At least he was being delicate about it. “I am bruised and miserable!” Regan said in a louder voice than she would have thought she’d have the energy to use. “I feel like I have been beaten black-and-blue. Crazy things happened in my house. The dreams, the sleepwalking, the dangling off the balcony, the face oozing out of my face… something got inside me, damn it, and it’s crazy and I don’t know what to do!”
“Well, you can keep ignoring it, because that’s clearly working for you,” Chris said sarcastically, before taking another drag on his cigarette. “Or you can deal with it. Kick this bitch out of your house.”
“And how exactly am I supposed to do that?” she asked in frustration. “I would love to have my life back to normal. I would love to be able to live in the house I paid a boatload of money for.”
“Felix would know.”
“Fuck Felix.”
Chris’s eyebrows shot up. “Okay, then. Apparently whatever happened in that thirty minutes you were alone with him was not good.”
“No, it was not good.” It was crazy. Crazy. All of it just … crazy.
“So how about another voodoo practitioner? Or a priest? Or maybe you can just talk to Camille, and tell her it’s all good. That it’s time for her to pass on to the other side or whatever they say in that movie Poltergeist. Tell her to go toward the light.”

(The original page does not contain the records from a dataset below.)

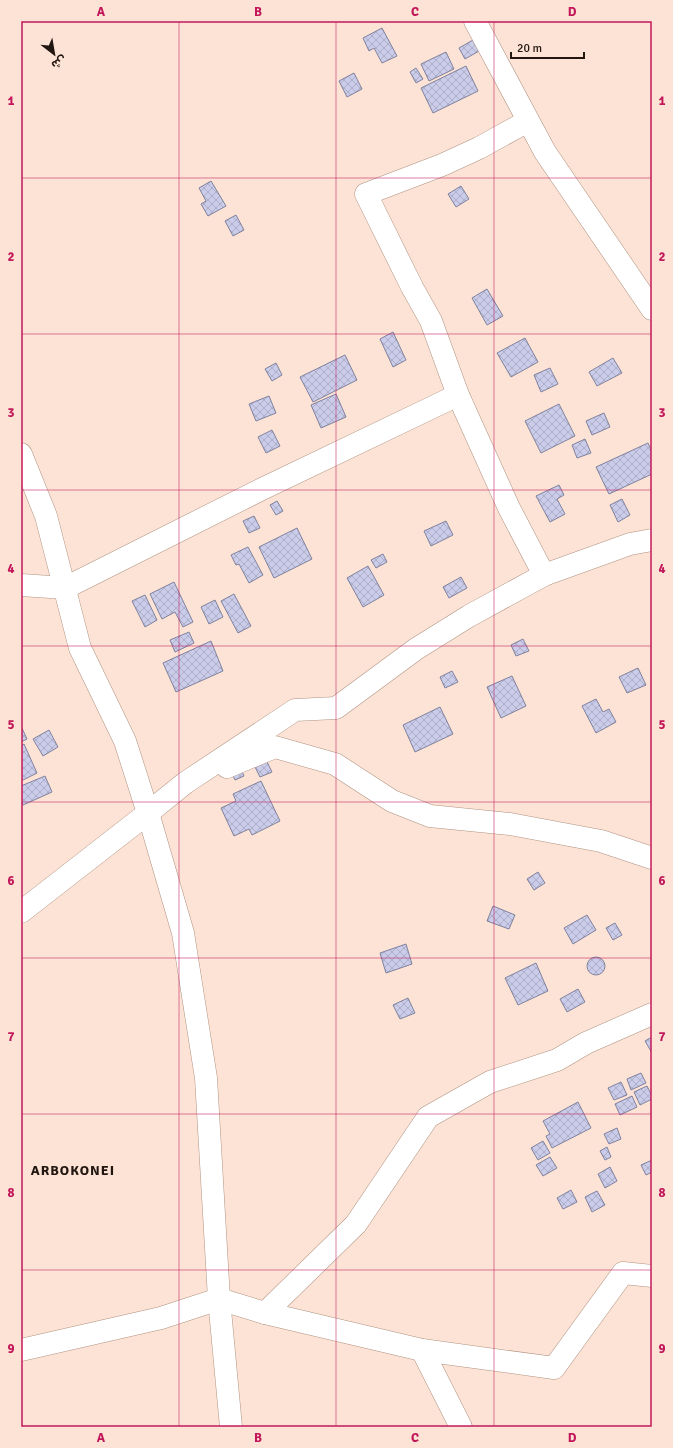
<svg xmlns="http://www.w3.org/2000/svg" width="673" height="1448" font-family="Signika,'Noto Sans Arabic',sans-serif">
	<defs>
		<pattern id="building-cross-hatch" width="8" height="8" patternUnits="userSpaceOnUse"><rect width="8" height="8" fill="#caccea"/><path d="M0 0l8 8M0 8l8-8" fill="none" stroke="#adaec8"/></pattern>
	</defs>
	<rect width="100%" height="100%" fill="#fce3d5"/>
	<g fill="url(#building-cross-hatch)" stroke="#7f819d">
		<polygon points="382,28 397,56 382,63 374,48 369,51 363,38"/>
		<polygon points="473,40 479,51 465,59 459,48"/>
		<polygon points="446,52 454,69 429,81 421,64"/>
		<polygon points="466,66 478,91 433,113 421,88"/>
		<polygon points="416,68 423,79 416,83 410,72"/>
		<polygon points="354,73 362,89 347,97 339,81"/>
		<polygon points="211,181 226,206 208,216 201,204 206,201 199,188"/>
		<polygon points="461,186 469,199 456,207 448,194"/>
		<polygon points="236,215 244,230 233,236 225,221"/>
		<polygon points="487,289 503,316 487,325 472,298"/>
		<polygon points="393,332 406,360 393,367 380,339"/>
		<polygon points="525,338 538,362 511,377 497,353"/>
		<polygon points="345,355 357,380 313,402 300,377"/>
		<polygon points="613,358 622,373 597,386 589,372"/>
		<polygon points="276,363 282,375 272,381 265,369"/>
		<polygon points="550,368 558,384 541,392 534,375"/>
		<polygon points="336,394 346,417 321,428 311,405"/>
		<polygon points="269,396 276,413 256,421 249,404"/>
		<polygon points="559,404 575,436 541,453 525,421"/>
		<polygon points="604,413 610,427 592,435 586,421"/>
		<polygon points="272,430 280,446 266,453 258,437"/>
		<polygon points="585,439 591,453 577,458 572,445"/>
		<polygon points="648,443 652,452 652,474 609,494 596,467"/>
		<polygon points="559,485 564,495 557,499 565,514 550,522 536,496"/>
		<polygon points="622,499 630,515 618,522 610,505"/>
		<polygon points="277,501 283,511 276,515 270,505"/>
		<polygon points="254,516 260,528 249,533 243,521"/>
		<polygon points="446,521 453,535 431,546 424,531"/>
		<polygon points="297,528 312,559 274,578 259,547"/>
		<polygon points="248,547 263,575 249,583 239,564 236,565 231,555"/>
		<polygon points="383,554 387,562 376,568 371,560"/>
		<polygon points="368,566 384,595 363,607 347,578"/>
		<polygon points="461,577 467,588 449,598 443,587"/>
		<polygon points="174,582 193,622 183,627 175,612 162,619 150,594"/>
		<polygon points="234,594 251,626 238,633 221,601"/>
		<polygon points="145,595 157,620 145,627 132,601"/>
		<polygon points="215,600 223,617 209,624 201,607"/>
		<polygon points="189,632 194,643 175,652 170,640"/>
		<polygon points="523,639 529,651 516,656 511,645"/>
		<polygon points="211,641 223,671 176,692 163,663"/>
		<polygon points="638,668 646,685 627,693 619,677"/>
		<polygon points="452,671 458,682 445,688 440,677"/>
		<polygon points="512,676 526,706 501,718 487,687"/>
		<polygon points="596,699 603,712 609,709 616,722 596,733 582,706"/>
		<polygon points="440,707 453,734 415,752 403,725"/>
		<polygon points="21,726 27,739 21,742"/>
		<polygon points="49,730 58,747 43,756 33,739"/>
		<polygon points="24,744 37,773 21,781 21,746"/>
		<polygon points="266,760 272,772 260,777 254,765"/>
		<polygon points="239,765 244,776 235,780 230,769"/>
		<polygon points="45,776 52,792 23,805 21,800 21,786"/>
		<polygon points="261,781 280,821 252,835 249,829 234,836 221,808 236,801 233,794"/>
		<polygon points="538,872 545,883 534,890 527,879"/>
		<polygon points="493,906 515,915 509,929 487,921"/>
		<polygon points="587,915 596,930 573,944 564,928"/>
		<polygon points="615,923 622,935 613,940 606,928"/>
		<polygon points="406,944 412,964 386,973 380,953"/>
		<circle cx="596" cy="966" r="9"/>
		<polygon points="536,963 548,991 518,1005 505,978"/>
		<polygon points="578,989 585,1002 567,1012 560,999"/>
		<polygon points="408,998 415,1013 400,1019 393,1005"/>
		<polygon points="652,1037 652,1053 645,1041"/>
		<polygon points="641,1073 646,1083 631,1090 627,1079"/>
		<polygon points="621,1082 627,1095 614,1100 608,1088"/>
		<polygon points="647,1086 652,1096 652,1099 640,1105 634,1092"/>
		<polygon points="632,1096 637,1107 620,1115 615,1104"/>
		<polygon points="578,1102 591,1128 552,1148 546,1136 550,1134 543,1121"/>
		<polygon points="617,1128 621,1139 609,1144 604,1134"/>
		<polygon points="543,1141 550,1153 538,1160 531,1148"/>
		<polygon points="607,1147 611,1157 605,1160 600,1151"/>
		<polygon points="550,1157 557,1168 543,1176 536,1165"/>
		<polygon points="652,1160 652,1172 646,1175 641,1165"/>
		<polygon points="610,1167 617,1181 605,1188 598,1174"/>
		<polygon points="571,1190 577,1202 563,1209 557,1198"/>
		<polygon points="597,1191 605,1205 592,1212 585,1197"/>
	</g>
	<g fill="none" stroke-linecap="round" stroke-linejoin="round">
		<g stroke="#b09382" stroke-width="23">
			<g id="street">
				<polyline points="475,21 545,152 652,309"/>
				<polyline points="528,121 479,148 442,165 366,194 412,287 431,321 458,395 509,508 544,575"/>
				<polyline points="21,454 46,516 80,648 125,741 148,813 183,933 206,1078 219,1299 231,1427"/>
				<polyline points="21,585 65,588 262,489 458,395"/>
				<polyline points="227,767 275,747 335,764 392,801 430,816 510,824 601,841 652,858"/>
				<polyline points="21,912 148,813 185,783 295,710 336,708 416,649 469,616 544,575 630,544 652,540"/>
				<polyline points="265,1313 356,1224 428,1117 490,1082 557,1060 586,1043 652,1014"/>
				<polyline points="21,1350 161,1318 219,1299 265,1313 422,1350 554,1368 623,1273 652,1276"/>
				<polyline points="422,1350 461,1427"/>
			</g>
		</g>
		<use href="#street" stroke="#fff" stroke-width="22"/>
	</g>
	<path fill="none" stroke="#c2185b" stroke-width="1" stroke-opacity="0.55" d="M179 21V1427M336 21V1427M494 21V1427M21 178H652M21 334H652M21 490H652M21 646H652M21 802H652M21 958H652M21 1114H652M21 1270H652"/>
	<g text-anchor="middle" stroke-width="3" stroke-linejoin="round" paint-order="stroke">
		<g font-size="14" font-weight="bold" letter-spacing="1" fill="#211610" stroke="#fce3d5">
			<text x="73" y="1175">ARBOKONEI</text>
		</g>
	</g>
	<rect width="673" height="1448" fill="none" stroke="#fce3d5" stroke-width="44"/>
	<g transform="translate(54 54) rotate(149)" stroke="#fce3d5" stroke-width="3" paint-order="stroke">
	<path d="M0-3L7 15L0 10L-7 15Z" fill="#211610"/>
	<text y="-6" font-size="11" font-weight="bold" text-anchor="middle" fill="#211610">ش</text>
	</g>
	<path d="M511 52v6h73v-6" fill="none" stroke="#211610" stroke-width="2"/>
	<text x="517" y="52" font-size="12" fill="#211610" stroke="#fce3d5" stroke-width="3" paint-order="stroke">20 m</text>
	<rect x="22" y="22" width="629" height="1404" fill="none" stroke="#c2185b" stroke-width="1.5"/>
	<g font-size="13" text-anchor="middle" font-weight="bold" fill="#c2185b">
		<text x="101" y="16">A</text>
		<text x="258" y="16">B</text>
		<text x="415" y="16">C</text>
		<text x="572" y="16">D</text>
		<text x="11" y="105">1</text>
		<text x="662" y="105">1</text>
		<text x="11" y="261">2</text>
		<text x="662" y="261">2</text>
		<text x="11" y="417">3</text>
		<text x="662" y="417">3</text>
		<text x="11" y="573">4</text>
		<text x="662" y="573">4</text>
		<text x="11" y="729">5</text>
		<text x="662" y="729">5</text>
		<text x="11" y="885">6</text>
		<text x="662" y="885">6</text>
		<text x="11" y="1041">7</text>
		<text x="662" y="1041">7</text>
		<text x="11" y="1197">8</text>
		<text x="662" y="1197">8</text>
		<text x="11" y="1353">9</text>
		<text x="662" y="1353">9</text>
		<text x="101" y="1442">A</text>
		<text x="258" y="1442">B</text>
		<text x="415" y="1442">C</text>
		<text x="572" y="1442">D</text>
	</g>
</svg>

Regan knew Chris was just trying to help, that he was worried about her. She was worried about herself, too. But his well-meaning suggestions were just irritating her.
“I’m going for a walk. I’ll be back in a few minutes.” Then because she felt bad, she kissed Chris on the top of the head when she stood up. “Thank you, for everything.”
“Do you want company?” he asked, though he looked perfectly comfortable lazing back in his chair.
“No, I’m fine.” Regan walked through the well-decorated but cluttered house and out the front door. There was something claustrophobic to her about all the knickknacks and excess furniture Chris and Nelson collected, so different from her own style of decorating.
Or maybe it was her own thoughts that were claustrophic. Those weren’t so easily edited and streamlined as a living room.